Instalada a sangre y fuego en la República Argentina en 1976, desgastada por la brutalidad de sus procedimientos, envuelta en un halo de corrupción y aislada internacionalmente, la dictadura atravesaba por su peor momento. Tres días antes de aquel 2 de abril de 1982, una manifestación sindical, brutalmente reprimida por la policía, había derivado en una verdadera batalla campal librada en calles y avenidas adyacentes a la Plaza de Mayo en la ciudad de Buenos Aires. Ese era el clima reinante en el país.
La Junta de Comandantes creía que la ocupación de las islas Malvinas —un acto de reparación del despojo sufrido en 1833— devolvería a las Fuerzas Armadas parte del prestigio perdido en los últimos años y les insuflaría el oxígeno político suficiente como para mantenerse en el poder o, de mínima, hallar sin apuro y sin oposición a la vista, una salida honorable al atolladero en que se encontraban.
En medio de ese delirio de soberbia y voluntarismo, se creyó que el Reino Unido iba a permanecer impasible; que Margaret Thatcher, la dama que gobernaba con mano de hierro lo que quedaba del viejo imperio, no tendría agallas ni espaldas suficientes para despachar una flota al lejano Atlántico Sur. También se abrigó la ilusión de que los EE.UU. y el presidente Ronald Reagan iban a apoyar la causa. Ambas apuestas pecaron de ingenuidad y, obviamente, resultaron fallidas: Inglaterra despachó una flota poderosa y EE.UU. jugó todas sus fichas a favor de su aliado histórico. Con excepción de unos pocos países hermanos, la Argentina quedó prácticamente sola, mano a mano con una de las mayores potencias mundiales.
Desde el punto de vista militar, la suerte quedó echada cuando los británicos pusieron en marcha la Operation Corporate para desbaratar la endeble “Operación Rosario” —en referencia a Nuestra Señora del Rosario— de la dictadura argentina. El hundimiento criminal del crucero ARA General Belgrano inició la cuenta regresiva que culminaría en la ulterior rendición del 14 de junio de aquel año.

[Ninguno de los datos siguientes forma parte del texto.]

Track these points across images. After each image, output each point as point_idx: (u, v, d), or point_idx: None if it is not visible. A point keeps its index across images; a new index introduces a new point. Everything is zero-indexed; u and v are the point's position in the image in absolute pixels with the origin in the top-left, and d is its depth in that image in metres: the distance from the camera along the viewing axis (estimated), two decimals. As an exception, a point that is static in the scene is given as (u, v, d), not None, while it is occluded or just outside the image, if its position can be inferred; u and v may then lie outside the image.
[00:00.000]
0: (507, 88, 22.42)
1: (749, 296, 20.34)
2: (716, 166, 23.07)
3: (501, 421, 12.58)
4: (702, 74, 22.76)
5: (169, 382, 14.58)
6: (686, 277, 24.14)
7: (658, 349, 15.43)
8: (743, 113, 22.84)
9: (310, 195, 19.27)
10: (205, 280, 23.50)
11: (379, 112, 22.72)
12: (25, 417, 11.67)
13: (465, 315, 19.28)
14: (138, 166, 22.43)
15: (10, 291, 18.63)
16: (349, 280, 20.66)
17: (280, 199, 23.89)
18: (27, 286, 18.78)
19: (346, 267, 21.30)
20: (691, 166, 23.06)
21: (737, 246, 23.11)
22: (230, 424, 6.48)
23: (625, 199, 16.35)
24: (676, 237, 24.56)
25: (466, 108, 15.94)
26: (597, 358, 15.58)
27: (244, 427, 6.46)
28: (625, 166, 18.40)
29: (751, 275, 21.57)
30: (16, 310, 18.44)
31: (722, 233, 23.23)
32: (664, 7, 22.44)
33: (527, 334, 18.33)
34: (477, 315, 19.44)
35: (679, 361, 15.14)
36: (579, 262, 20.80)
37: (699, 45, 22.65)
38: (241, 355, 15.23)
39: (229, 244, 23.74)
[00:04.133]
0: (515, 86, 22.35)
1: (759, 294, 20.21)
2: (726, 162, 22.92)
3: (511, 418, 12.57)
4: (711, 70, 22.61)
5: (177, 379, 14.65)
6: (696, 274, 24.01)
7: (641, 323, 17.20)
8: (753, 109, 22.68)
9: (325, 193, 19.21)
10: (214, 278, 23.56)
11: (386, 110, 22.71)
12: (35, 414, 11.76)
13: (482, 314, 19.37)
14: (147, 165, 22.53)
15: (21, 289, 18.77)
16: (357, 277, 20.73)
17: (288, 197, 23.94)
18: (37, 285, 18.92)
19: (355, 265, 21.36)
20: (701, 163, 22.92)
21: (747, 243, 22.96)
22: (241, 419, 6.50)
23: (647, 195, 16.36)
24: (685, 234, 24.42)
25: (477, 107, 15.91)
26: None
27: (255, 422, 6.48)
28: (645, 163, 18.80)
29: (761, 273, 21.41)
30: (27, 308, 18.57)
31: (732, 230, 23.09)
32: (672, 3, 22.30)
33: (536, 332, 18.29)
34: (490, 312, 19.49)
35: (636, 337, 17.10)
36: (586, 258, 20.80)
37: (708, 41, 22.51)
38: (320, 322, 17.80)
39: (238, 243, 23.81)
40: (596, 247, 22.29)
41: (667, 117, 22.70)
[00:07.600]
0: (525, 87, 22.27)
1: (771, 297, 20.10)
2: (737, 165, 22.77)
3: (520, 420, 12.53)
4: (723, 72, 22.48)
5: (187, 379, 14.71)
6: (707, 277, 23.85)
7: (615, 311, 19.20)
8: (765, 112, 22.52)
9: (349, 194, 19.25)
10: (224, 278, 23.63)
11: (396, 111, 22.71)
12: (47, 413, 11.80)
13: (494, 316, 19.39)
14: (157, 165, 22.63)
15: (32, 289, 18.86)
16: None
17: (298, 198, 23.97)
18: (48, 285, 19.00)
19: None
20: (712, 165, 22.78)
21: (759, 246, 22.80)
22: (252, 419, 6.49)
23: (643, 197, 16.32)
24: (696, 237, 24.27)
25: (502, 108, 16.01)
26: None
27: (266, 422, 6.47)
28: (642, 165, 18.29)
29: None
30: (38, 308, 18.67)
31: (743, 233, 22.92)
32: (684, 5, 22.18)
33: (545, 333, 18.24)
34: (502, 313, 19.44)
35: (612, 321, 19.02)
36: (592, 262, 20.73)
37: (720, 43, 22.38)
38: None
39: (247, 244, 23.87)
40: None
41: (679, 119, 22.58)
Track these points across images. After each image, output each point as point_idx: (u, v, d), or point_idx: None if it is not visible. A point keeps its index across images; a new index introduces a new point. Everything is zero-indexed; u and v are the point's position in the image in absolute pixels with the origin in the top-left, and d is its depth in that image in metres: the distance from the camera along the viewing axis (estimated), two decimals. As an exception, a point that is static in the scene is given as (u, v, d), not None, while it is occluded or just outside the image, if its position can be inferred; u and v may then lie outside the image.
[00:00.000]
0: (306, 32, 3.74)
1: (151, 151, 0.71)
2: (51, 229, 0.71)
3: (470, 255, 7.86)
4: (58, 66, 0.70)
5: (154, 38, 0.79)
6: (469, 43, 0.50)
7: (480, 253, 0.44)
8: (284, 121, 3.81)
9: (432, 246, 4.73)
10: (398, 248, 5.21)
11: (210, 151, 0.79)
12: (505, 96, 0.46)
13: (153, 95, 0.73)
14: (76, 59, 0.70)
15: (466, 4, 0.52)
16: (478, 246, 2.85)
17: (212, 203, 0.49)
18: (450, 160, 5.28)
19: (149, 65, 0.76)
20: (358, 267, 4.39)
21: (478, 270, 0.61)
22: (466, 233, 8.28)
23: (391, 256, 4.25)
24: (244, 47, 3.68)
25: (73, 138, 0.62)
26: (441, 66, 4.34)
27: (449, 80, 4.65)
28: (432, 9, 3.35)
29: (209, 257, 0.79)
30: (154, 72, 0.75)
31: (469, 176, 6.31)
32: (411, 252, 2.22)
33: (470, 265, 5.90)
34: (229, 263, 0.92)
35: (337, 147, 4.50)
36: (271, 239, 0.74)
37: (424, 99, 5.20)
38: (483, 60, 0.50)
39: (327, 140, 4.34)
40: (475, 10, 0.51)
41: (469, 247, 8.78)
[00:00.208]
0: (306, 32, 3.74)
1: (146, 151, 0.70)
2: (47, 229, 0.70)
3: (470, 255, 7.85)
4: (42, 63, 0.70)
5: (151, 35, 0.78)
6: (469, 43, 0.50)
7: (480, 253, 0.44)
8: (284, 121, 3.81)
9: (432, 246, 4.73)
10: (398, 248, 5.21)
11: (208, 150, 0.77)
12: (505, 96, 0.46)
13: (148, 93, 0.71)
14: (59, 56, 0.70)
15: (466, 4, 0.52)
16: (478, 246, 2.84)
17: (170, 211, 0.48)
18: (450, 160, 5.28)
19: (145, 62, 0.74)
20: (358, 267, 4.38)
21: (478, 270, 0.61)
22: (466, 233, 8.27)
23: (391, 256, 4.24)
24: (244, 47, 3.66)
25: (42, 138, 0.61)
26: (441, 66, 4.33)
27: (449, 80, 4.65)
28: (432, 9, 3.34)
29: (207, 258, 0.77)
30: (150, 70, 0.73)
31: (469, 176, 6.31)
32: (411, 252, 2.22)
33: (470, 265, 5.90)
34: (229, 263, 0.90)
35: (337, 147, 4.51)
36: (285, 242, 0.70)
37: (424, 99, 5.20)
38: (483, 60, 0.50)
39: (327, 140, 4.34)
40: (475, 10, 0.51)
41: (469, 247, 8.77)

Fue una guerra desigual que duró 74 días y enfrentó a uno de los ejércitos más profesionales y mejor pertrechados del mundo con otro que no estaba a la altura de una contienda de semejante magnitud. Poco pudieron hacer el heroísmo y entrega de nuestros combatientes para revertir un final cantado desde el comienzo. Igual, corresponde destacar el arrojo y pericia de los pilotos argentinos y la valentía y sacrificio de oficiales y soldados que resistieron durante semanas el avance del enemigo en los pozos de zorro, ateridos de frío, sin logística ni provisiones suficientes.
Los grandes ganadores fueron la Thatcher, que salvó a su alicaído gobierno, y los malvinenses, que lograron reconocimientos y prebendas que jamás hubieran tenido de no haber mediado la guerra. Para el país las consecuencias fueron funestas, empezando por los muertos —649 en acciones de guerra, más las bajas y suicidios que le siguieron—, las pérdidas materiales y el alejamiento de la posibilidad de recobrar la soberanía sobre nuestras islas por la vía diplomática, al menos hasta hoy.

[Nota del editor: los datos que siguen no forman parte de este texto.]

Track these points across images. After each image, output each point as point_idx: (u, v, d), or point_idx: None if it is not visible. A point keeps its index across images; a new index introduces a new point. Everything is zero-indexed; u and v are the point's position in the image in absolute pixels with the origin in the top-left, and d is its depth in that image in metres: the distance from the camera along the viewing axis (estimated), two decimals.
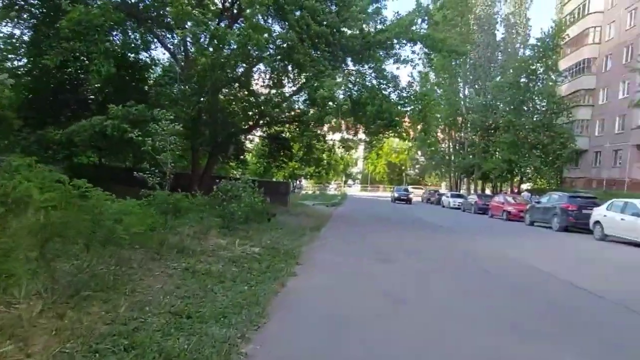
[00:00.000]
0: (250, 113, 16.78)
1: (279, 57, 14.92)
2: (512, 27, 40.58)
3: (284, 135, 19.70)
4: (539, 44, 32.89)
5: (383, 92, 14.36)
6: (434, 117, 17.65)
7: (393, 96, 14.79)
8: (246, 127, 17.78)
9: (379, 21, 14.26)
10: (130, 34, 18.21)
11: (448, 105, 39.72)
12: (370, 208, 28.64)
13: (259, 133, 21.39)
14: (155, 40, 17.57)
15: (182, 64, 15.42)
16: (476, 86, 40.45)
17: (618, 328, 5.03)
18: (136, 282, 5.31)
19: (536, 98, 32.52)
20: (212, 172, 17.52)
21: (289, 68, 14.60)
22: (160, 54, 26.93)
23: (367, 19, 13.74)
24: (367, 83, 14.33)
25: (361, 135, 18.44)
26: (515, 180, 36.14)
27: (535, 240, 15.25)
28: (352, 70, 14.28)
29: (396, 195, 41.52)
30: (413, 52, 14.73)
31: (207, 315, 4.33)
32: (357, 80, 14.19)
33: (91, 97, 15.99)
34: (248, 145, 23.78)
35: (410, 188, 49.99)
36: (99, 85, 15.70)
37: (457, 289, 6.52)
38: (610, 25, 36.82)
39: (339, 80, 11.54)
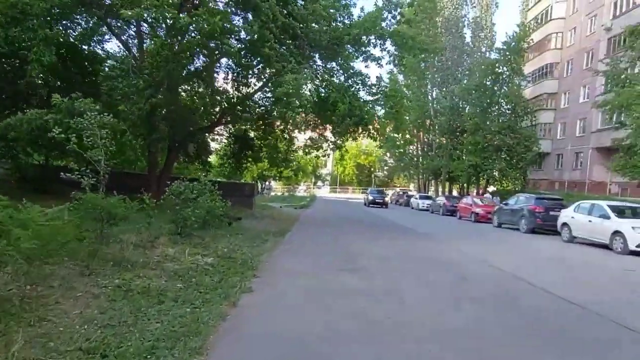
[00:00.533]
0: (212, 110, 15.67)
1: (244, 50, 13.99)
2: (478, 30, 41.00)
3: (248, 134, 18.64)
4: (504, 47, 33.16)
5: (352, 89, 13.61)
6: (404, 114, 17.04)
7: (362, 93, 14.17)
8: (208, 125, 16.67)
9: (346, 16, 13.50)
10: (82, 23, 16.87)
11: (416, 108, 39.64)
12: (339, 210, 27.96)
13: (224, 132, 20.31)
14: (109, 31, 16.29)
15: (136, 55, 14.22)
16: (444, 89, 40.59)
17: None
18: (49, 306, 4.30)
19: (502, 101, 32.76)
20: (171, 172, 16.31)
21: (254, 63, 13.63)
22: (116, 46, 25.38)
23: (335, 15, 12.97)
24: (335, 80, 13.55)
25: (329, 136, 17.70)
26: (481, 182, 36.34)
27: (505, 243, 14.90)
28: (320, 66, 13.44)
29: (370, 198, 36.47)
30: (383, 49, 14.11)
31: (130, 352, 3.40)
32: (325, 77, 13.39)
33: (34, 89, 14.48)
34: (214, 145, 22.62)
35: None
36: (42, 76, 14.25)
37: (436, 302, 5.80)
38: (571, 32, 37.73)
39: (303, 75, 10.69)
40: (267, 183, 46.81)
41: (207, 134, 18.10)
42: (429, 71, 41.00)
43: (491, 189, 44.73)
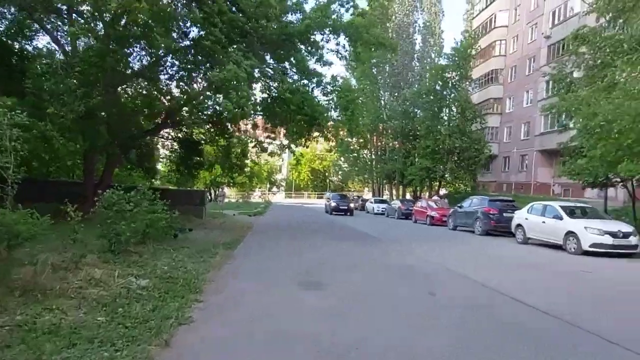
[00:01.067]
0: (157, 112, 14.35)
1: (190, 49, 12.90)
2: (428, 36, 41.74)
3: (195, 138, 17.35)
4: (453, 52, 33.82)
5: (305, 88, 12.84)
6: (359, 115, 16.44)
7: (317, 92, 13.45)
8: (152, 127, 15.31)
9: (298, 12, 12.70)
10: (8, 16, 15.13)
11: (370, 112, 39.65)
12: (294, 216, 27.07)
13: (172, 135, 18.84)
14: (38, 25, 14.64)
15: (68, 51, 12.74)
16: (396, 94, 40.91)
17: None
18: None
19: (452, 105, 33.36)
20: (111, 181, 14.81)
21: (201, 59, 12.53)
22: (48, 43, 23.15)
23: (285, 6, 12.13)
24: (288, 79, 12.71)
25: (283, 138, 16.84)
26: (434, 185, 36.80)
27: (463, 246, 14.66)
28: (271, 64, 12.52)
29: (333, 204, 31.48)
30: (337, 44, 13.39)
31: None
32: (277, 75, 12.53)
33: None
34: (165, 151, 21.06)
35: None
36: None
37: (407, 322, 5.09)
38: (514, 39, 39.22)
39: (245, 64, 9.81)
40: (220, 190, 44.91)
41: (151, 138, 16.67)
42: (380, 76, 41.22)
43: (443, 191, 45.61)
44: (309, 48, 13.12)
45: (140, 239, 8.84)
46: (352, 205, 32.27)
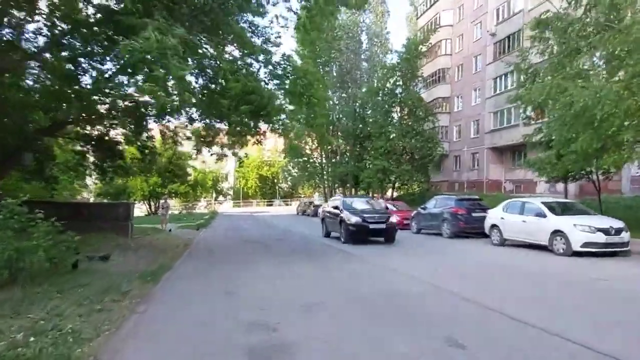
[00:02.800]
0: (58, 104, 10.99)
1: (101, 24, 9.87)
2: (374, 36, 40.32)
3: (110, 137, 13.96)
4: (404, 50, 32.47)
5: (249, 67, 10.10)
6: (322, 100, 13.94)
7: (264, 74, 10.76)
8: (49, 125, 11.91)
9: None
10: None
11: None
12: (241, 227, 24.06)
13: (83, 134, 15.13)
14: None
15: None
16: (344, 94, 39.06)
17: None
18: None
19: (404, 104, 31.90)
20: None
21: (114, 37, 9.53)
22: None
23: None
24: (227, 56, 9.90)
25: (223, 138, 14.01)
26: (388, 186, 35.16)
27: (437, 254, 12.63)
28: (206, 37, 9.62)
29: (355, 220, 14.56)
30: (289, 9, 10.64)
31: None
32: (213, 55, 9.72)
33: None
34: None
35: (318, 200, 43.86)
36: None
37: None
38: (459, 38, 38.76)
39: (173, 32, 7.02)
40: (162, 201, 40.24)
41: (51, 138, 13.15)
42: (327, 76, 39.20)
43: (389, 194, 44.21)
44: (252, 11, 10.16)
45: (7, 278, 5.81)
46: (393, 220, 15.47)
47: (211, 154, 13.72)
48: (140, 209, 56.93)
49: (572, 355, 3.88)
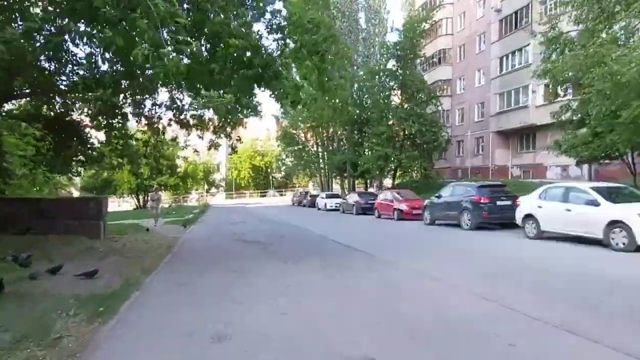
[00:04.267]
0: None
1: None
2: (372, 14, 37.71)
3: (73, 119, 11.40)
4: (407, 27, 30.03)
5: (243, 19, 7.63)
6: (341, 57, 11.47)
7: (260, 28, 8.37)
8: None
9: None
10: None
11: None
12: (235, 222, 21.71)
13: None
14: None
15: None
16: (341, 77, 36.56)
17: None
18: None
19: (406, 86, 29.52)
20: None
21: None
22: None
23: None
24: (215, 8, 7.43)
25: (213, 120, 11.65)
26: (387, 174, 32.96)
27: (468, 250, 10.50)
28: None
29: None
30: None
31: None
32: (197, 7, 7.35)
33: None
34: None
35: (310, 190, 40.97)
36: None
37: None
38: (461, 16, 36.39)
39: None
40: (152, 193, 37.71)
41: None
42: None
43: (387, 182, 41.97)
44: None
45: None
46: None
47: (200, 137, 11.33)
48: (129, 203, 54.42)
49: None
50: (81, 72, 8.97)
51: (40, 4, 7.41)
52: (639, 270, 7.72)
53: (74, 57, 8.76)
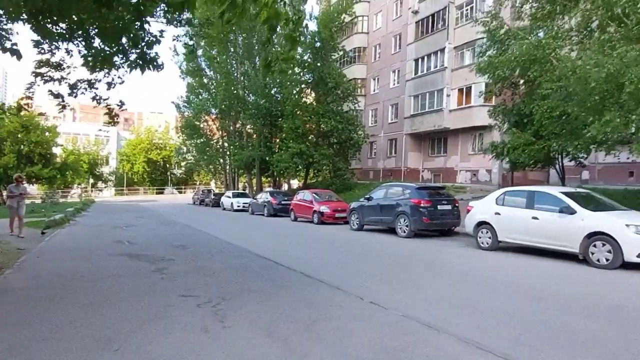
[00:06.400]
0: None
1: None
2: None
3: None
4: (324, 17, 27.69)
5: None
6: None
7: None
8: None
9: None
10: None
11: (224, 85, 31.11)
12: (122, 225, 17.09)
13: None
14: None
15: None
16: (252, 67, 33.05)
17: None
18: None
19: (324, 80, 27.15)
20: None
21: None
22: None
23: None
24: None
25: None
26: (301, 173, 30.36)
27: (426, 267, 8.16)
28: None
29: None
30: None
31: None
32: None
33: None
34: None
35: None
36: None
37: None
38: (377, 15, 35.33)
39: None
40: (12, 186, 29.43)
41: None
42: (232, 45, 32.86)
43: (294, 182, 39.42)
44: None
45: None
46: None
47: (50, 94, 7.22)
48: None
49: None
50: None
51: None
52: None
53: None
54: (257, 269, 7.57)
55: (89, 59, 6.65)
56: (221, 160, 38.71)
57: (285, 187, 39.93)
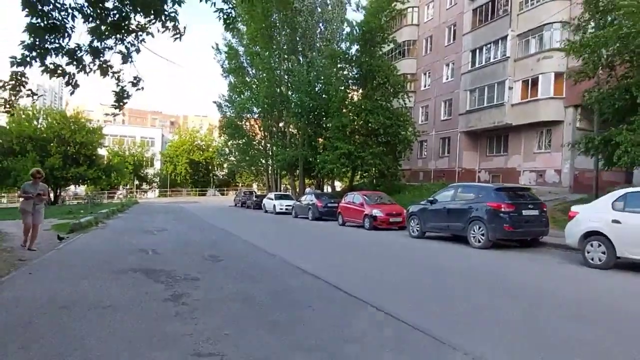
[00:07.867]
0: None
1: None
2: None
3: None
4: (373, 6, 25.71)
5: None
6: None
7: None
8: None
9: None
10: None
11: (267, 83, 29.83)
12: (155, 229, 15.73)
13: None
14: None
15: None
16: (296, 64, 31.60)
17: None
18: None
19: (373, 73, 25.17)
20: None
21: None
22: None
23: None
24: None
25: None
26: (348, 174, 28.39)
27: (512, 289, 6.04)
28: None
29: None
30: None
31: None
32: None
33: None
34: None
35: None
36: None
37: None
38: (428, 5, 32.91)
39: None
40: (29, 184, 28.04)
41: None
42: (275, 40, 31.52)
43: (337, 183, 37.50)
44: None
45: None
46: None
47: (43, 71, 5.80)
48: None
49: None
50: None
51: None
52: None
53: None
54: (313, 298, 5.57)
55: (97, 22, 5.10)
56: (263, 161, 37.57)
57: (328, 189, 38.21)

Y una vez más: el aventurerismo de quienes embarcaron al país en aquella peripecia sin chances de éxito no desmerece el patriotismo de oficiales, suboficiales y soldados que lucharon y murieron en Malvinas pese a la desigualdad de condiciones con el enemigo que tuvieron en frente.
Sin embargo, el sacrificio de nuestros héroes no fue en vano: la derrota parió la democracia y obligó la retirada vergonzante de una dictadura que, caso contrario, hubiera mantenido “las urnas bien guardadas”, como había profetizado Leopoldo Fortunato Galtieri.
En homenaje de todos ellos, de los caídos y veteranos, debemos ganar otra guerra: la de la Memoria, contra el olvido y la indiferencia.
Honor y gloria a todos quienes dieron sus vidas por la Patria.